Looming Space Fields

Objective: Generate a "heat map" visualization using the concepts of electrical fields but applied to visual looming for moving objects in space to get insights of looming fields.


Accomplishment: By segmenting in SketchUp the floor in small squares of equal size for a 3D model of a video sequence and by calculating the resulting looming for all objects on the scene relative to this point at each time interval, an intensity field was produced and mapped with a color cue. Deep red indicates high positive intensities of the looming field, while deep blue indicates negative looming.


Visual Looming field for moving objects

Autonomous Systems

Obstacle Avoidance - Spaghetti Visualization

Objective: Based on a 3D model reconstructed from a 2D video sequence, create a visualization of the trajectories for each object and project the time as another space dimension.

Accomplishment:  Using a 3D model in SketchUp the time dimension was projected as a space dimension on the Z-axis with a circle of constant size in the middle of the object. In this way the trajectories of objects were visualized like tubes. Every second was mapped as a 50cms of vertical space.
This produces a spaghetti maze like diagram where the lack of touching of the tubes is a clear indications of lack of accidents.

Visualization of moving objects with time as another space dimension.
Space Time slices for moving objects

Computer Vision

Video Object Reconstruction

Objective: Take a 2D video sequence of a real intersection, and post-process it to track all the moving objects. Then represent the scene on a 3D model animation for further analysis of visual theories.

Accomplishment:  It was possible to reconstruct a very approximate 3D model of the scene for objects involved in a 2D video sequence of a vehicular intersection. This was made possible via a process of manual digitization of key frames from a 10 s video, and making general assumptions of vehicle and street dimensions from satellite maps.

Digitizing a 2D Video to a 3D animation - 30 frames

Simulations in 3D

Bike Simulations

Objective: Create simple simulations for multiple robot bikes in a virtual intersection as a point of reference for further exploration of coordinated behaviour and obstacle avoidance algorithms.

Accomplishments: Several simulations of multiple bikes were developed in SketchUp along with simple turn and tilt dynamics. This was useful for the development of some Ruby code to control turning commands.

Some visualizations were helpful to get valuable insights about interactions between agents, especially the "Follow the lider" simulation. The absence of visual algorithms proved how dangerous it is to drive under those conditions.

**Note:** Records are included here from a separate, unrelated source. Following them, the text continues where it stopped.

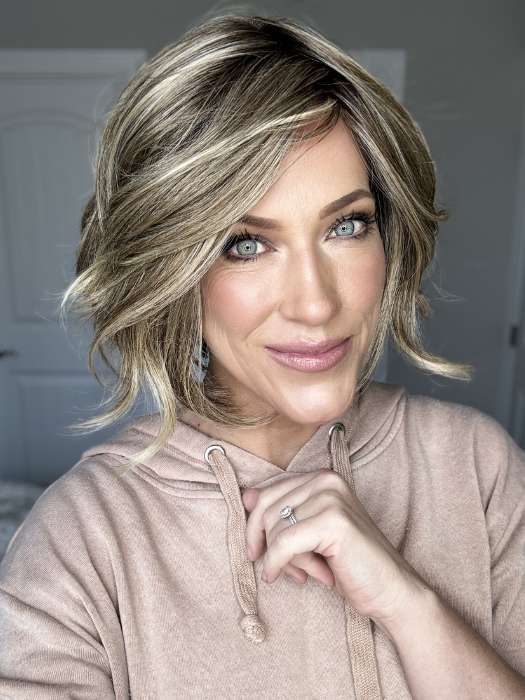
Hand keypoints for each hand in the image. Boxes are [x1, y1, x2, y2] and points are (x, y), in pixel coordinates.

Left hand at [241, 468, 427, 627]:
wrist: (391, 590)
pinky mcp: (333, 521)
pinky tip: (297, 579)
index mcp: (321, 477)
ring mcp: (331, 497)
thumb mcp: (309, 533)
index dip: (255, 525)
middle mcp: (326, 479)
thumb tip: (245, 497)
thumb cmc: (349, 564)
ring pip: (275, 529)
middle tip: (283, 569)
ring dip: (284, 559)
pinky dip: (280, 564)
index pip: (267, 492)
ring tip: (308, 573)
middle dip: (268, 545)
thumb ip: (281, 513)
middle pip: (265, 509)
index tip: (257, 550)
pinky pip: (284, 544)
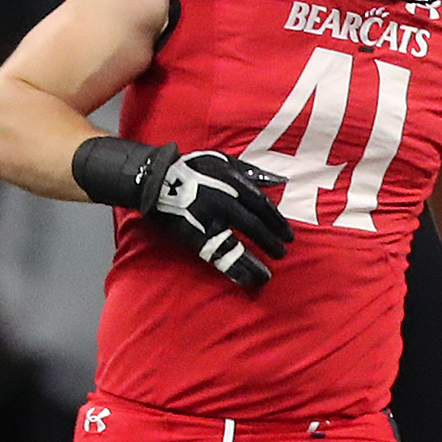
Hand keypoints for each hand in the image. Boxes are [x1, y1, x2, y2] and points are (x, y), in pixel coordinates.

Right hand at [72, 138, 292, 291]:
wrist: (153, 177)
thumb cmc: (192, 168)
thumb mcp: (222, 161)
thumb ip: (251, 172)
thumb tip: (279, 181)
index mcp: (232, 182)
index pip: (262, 205)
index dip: (277, 222)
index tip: (289, 236)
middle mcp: (223, 200)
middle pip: (253, 225)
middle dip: (270, 241)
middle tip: (282, 253)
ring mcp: (206, 218)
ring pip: (235, 244)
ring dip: (253, 262)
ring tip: (266, 276)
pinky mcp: (192, 233)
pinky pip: (215, 254)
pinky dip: (232, 268)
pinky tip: (246, 280)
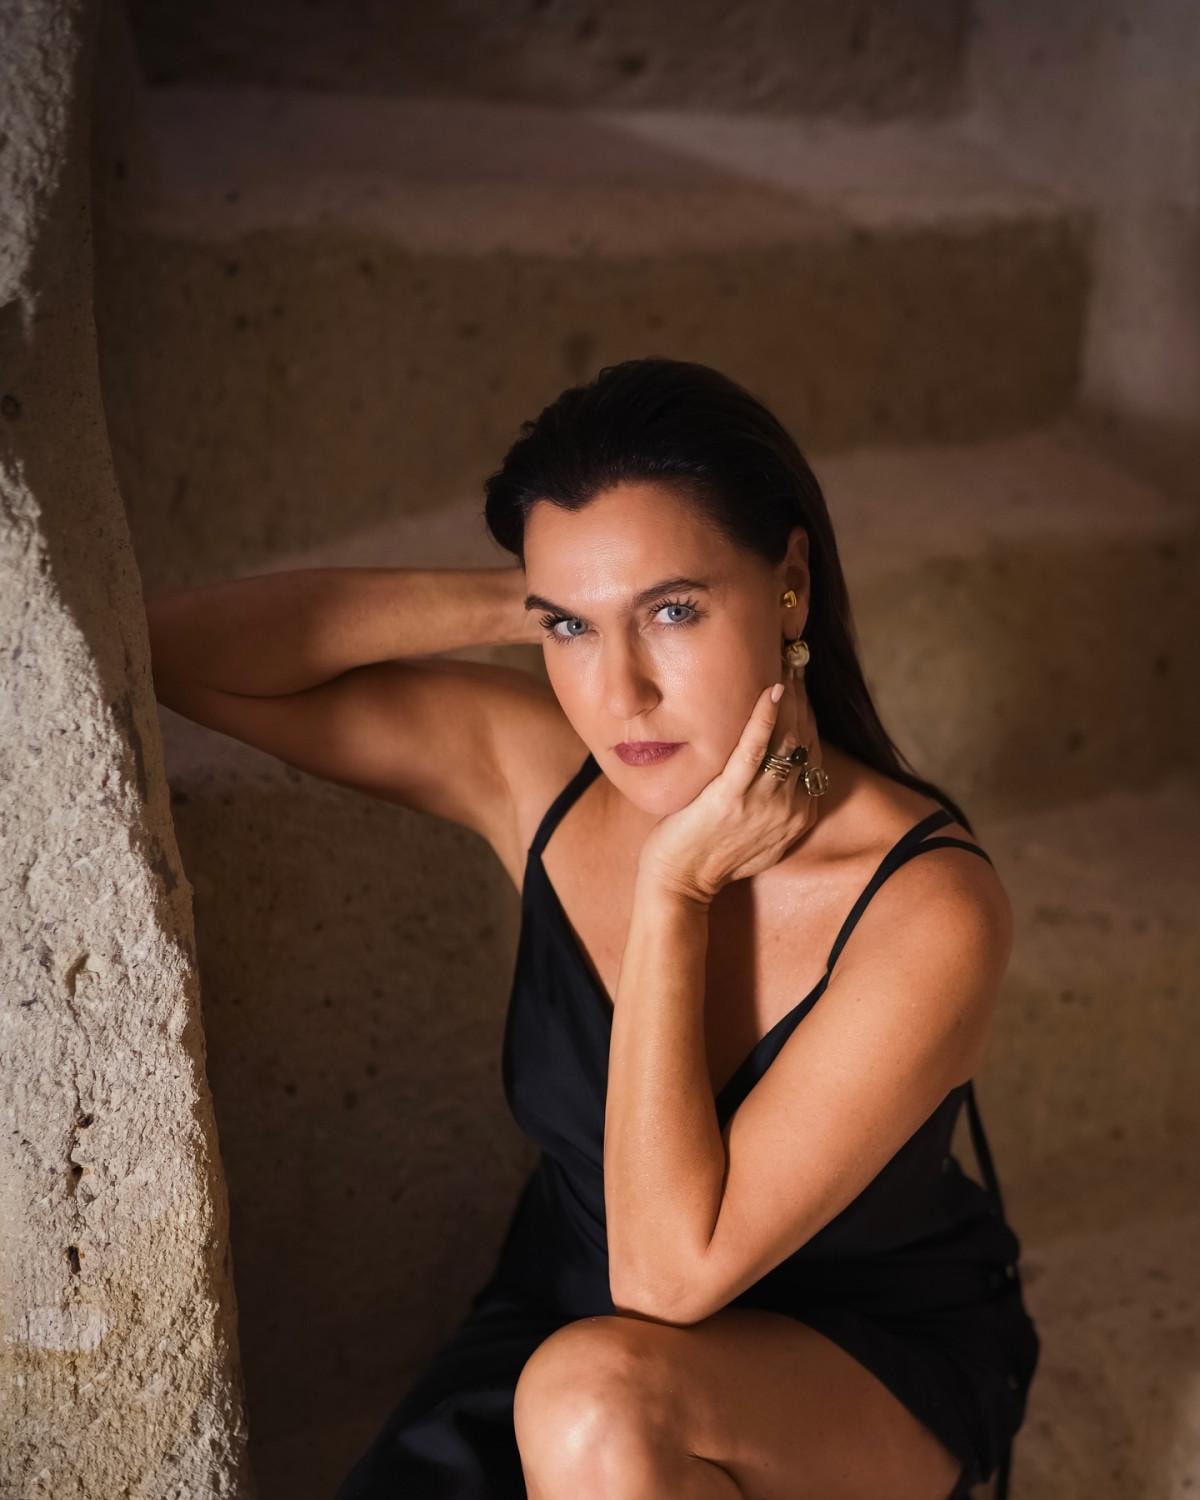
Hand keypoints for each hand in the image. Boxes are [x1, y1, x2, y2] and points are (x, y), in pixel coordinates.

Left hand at [638, 671, 825, 906]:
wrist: (680, 884)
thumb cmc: (711, 855)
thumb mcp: (760, 833)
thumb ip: (776, 803)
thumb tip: (778, 768)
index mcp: (800, 815)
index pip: (813, 752)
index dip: (808, 713)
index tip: (802, 682)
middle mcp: (790, 808)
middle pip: (804, 739)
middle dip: (802, 697)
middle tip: (795, 659)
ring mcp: (763, 803)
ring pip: (786, 738)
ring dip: (788, 697)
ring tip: (783, 662)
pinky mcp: (732, 796)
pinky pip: (755, 749)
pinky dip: (764, 716)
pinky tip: (770, 688)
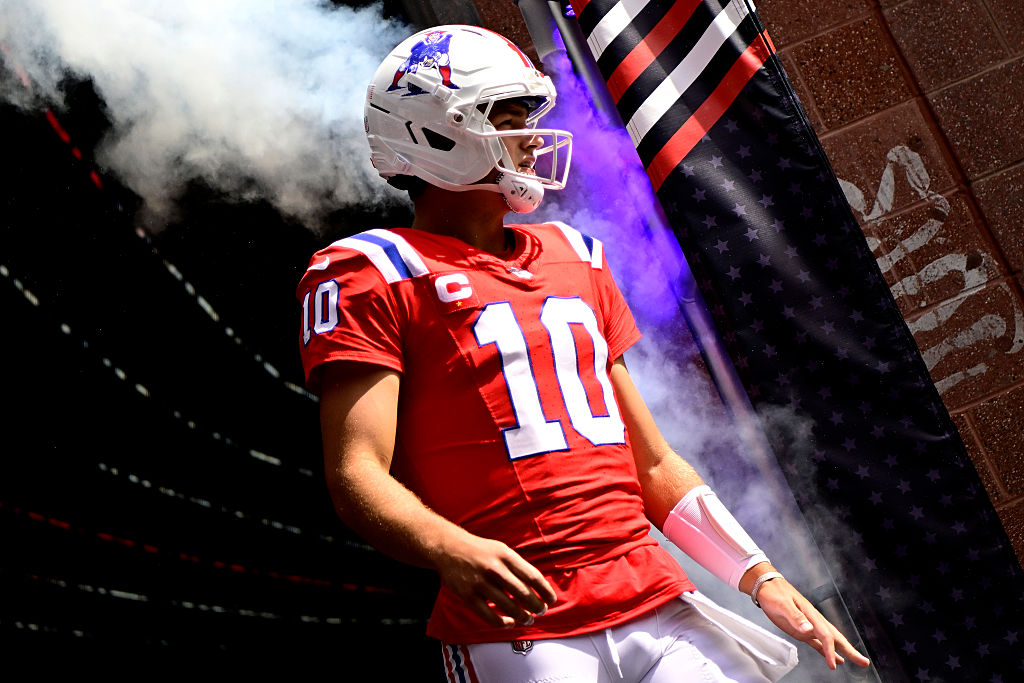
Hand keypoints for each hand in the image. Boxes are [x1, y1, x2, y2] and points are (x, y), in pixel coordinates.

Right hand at [432, 530, 556, 628]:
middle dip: (536, 606)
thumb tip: (538, 586)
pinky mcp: (468, 596)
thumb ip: (518, 566)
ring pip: (508, 607)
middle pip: (523, 593)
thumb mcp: (501, 550)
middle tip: (541, 611)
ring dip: (522, 617)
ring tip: (528, 620)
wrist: (449, 548)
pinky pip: (489, 616)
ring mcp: (480, 583)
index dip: (545, 591)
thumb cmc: (481, 551)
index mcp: (505, 555)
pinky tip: (509, 623)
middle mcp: (494, 568)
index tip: (551, 600)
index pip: (532, 576)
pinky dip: (502, 623)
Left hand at [752, 572, 870, 670]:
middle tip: (864, 662)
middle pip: (836, 638)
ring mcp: (809, 626)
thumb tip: (809, 629)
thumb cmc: (774, 592)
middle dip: (850, 651)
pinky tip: (835, 659)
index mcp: (811, 615)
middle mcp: (813, 621)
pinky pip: (818, 643)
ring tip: (856, 661)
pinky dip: (827, 651)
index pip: (826, 636)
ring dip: (843, 652)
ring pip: (830, 641)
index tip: (833, 664)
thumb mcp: (783, 603)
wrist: (766, 586)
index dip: (831, 651)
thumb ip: (796, 617)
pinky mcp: (801, 630)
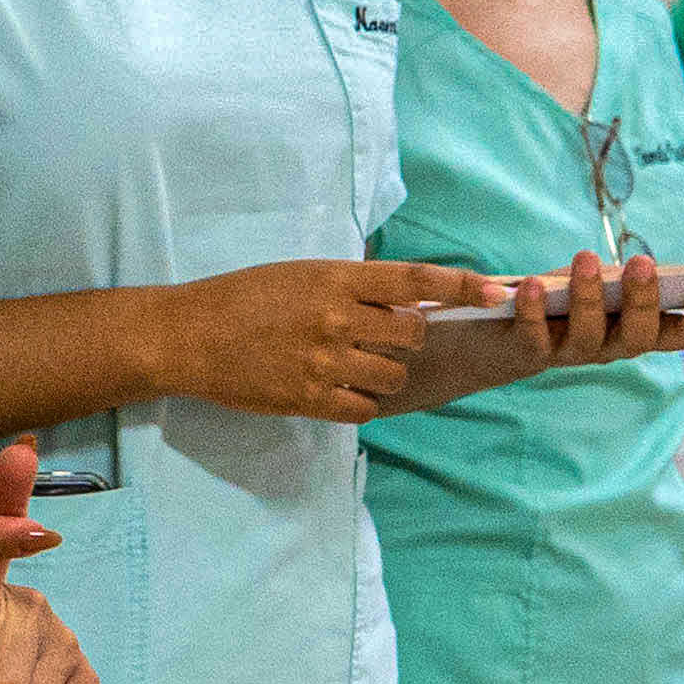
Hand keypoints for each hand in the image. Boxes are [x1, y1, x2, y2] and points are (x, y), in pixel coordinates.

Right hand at [157, 259, 506, 421]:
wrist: (186, 336)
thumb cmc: (242, 297)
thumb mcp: (300, 274)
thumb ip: (352, 287)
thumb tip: (408, 300)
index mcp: (334, 279)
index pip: (415, 280)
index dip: (462, 286)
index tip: (496, 292)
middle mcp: (334, 319)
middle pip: (412, 333)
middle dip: (410, 337)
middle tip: (384, 337)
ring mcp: (322, 362)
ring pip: (393, 375)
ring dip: (385, 372)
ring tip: (354, 364)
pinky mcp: (308, 399)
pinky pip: (364, 409)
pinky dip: (361, 401)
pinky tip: (339, 389)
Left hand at [513, 252, 683, 370]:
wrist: (500, 334)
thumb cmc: (564, 298)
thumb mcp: (600, 283)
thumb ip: (623, 278)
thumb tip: (652, 267)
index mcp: (637, 331)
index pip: (682, 335)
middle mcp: (611, 349)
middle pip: (638, 336)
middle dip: (644, 299)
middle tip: (644, 263)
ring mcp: (571, 354)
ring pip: (588, 334)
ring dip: (588, 296)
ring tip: (587, 259)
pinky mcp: (529, 353)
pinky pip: (534, 336)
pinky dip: (533, 309)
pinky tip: (533, 284)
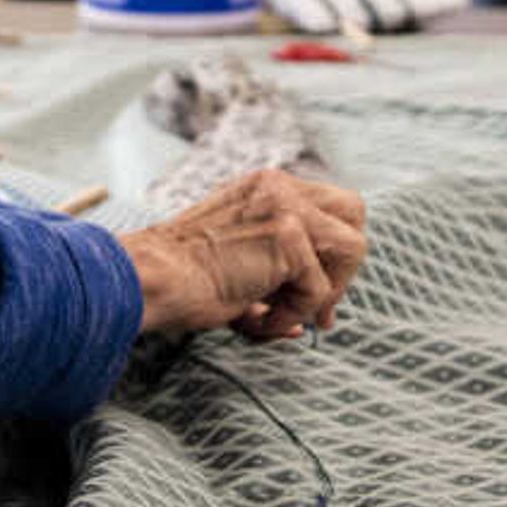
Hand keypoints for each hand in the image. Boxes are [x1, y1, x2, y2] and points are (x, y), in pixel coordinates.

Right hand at [119, 169, 368, 340]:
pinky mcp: (287, 234)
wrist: (151, 279)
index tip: (316, 300)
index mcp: (266, 187)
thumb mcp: (237, 260)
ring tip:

Robot motorcycles simulation - 1/2
Robot motorcycles simulation - 2/2
Bicycle motion simulation 1/2
Bicycle motion simulation 2/2
Robot bike simulation - Follow the leader

Computer Vision

Locus of Zero Retinal Flow

Objective: Visualize how the Locus of Zero Retinal Flow is realized by an observer who is moving and it is fixating on a target. This is an important visual cue that may be useful for obstacle avoidance.

Accomplishment: Some simulations were produced on SketchUp and was verified that for a moving observer who is fixating on a target, objects move right or left of the retina (screen) depending if they are inside or outside the circle of zero flow in the world.

Locus of Zero Flow (1/3) - Top View
Locus of Zero Flow (2/3) - Fixed Observer
Locus of Zero Flow (2/3) - Eye Retinal View

Digital Fabrication

Tetrahedral Spherical Connector

Objective: The main idea is to build physical structures (the Voronoi dual mesh) from a 3D tetrahedral solid model using very simple elements.

AccomplishmentA simple tetrahedral 4 way connector was simulated in SketchUp using just two elements. Within the individual connector, rod angles can be fixed with internal screws at will. In addition some Ruby code algorithms allows the optimal alignment of connectors with their neighbors.

Future Work: 3D printing of samples and a software interface to derive the instructions for humans to 3D print any structure.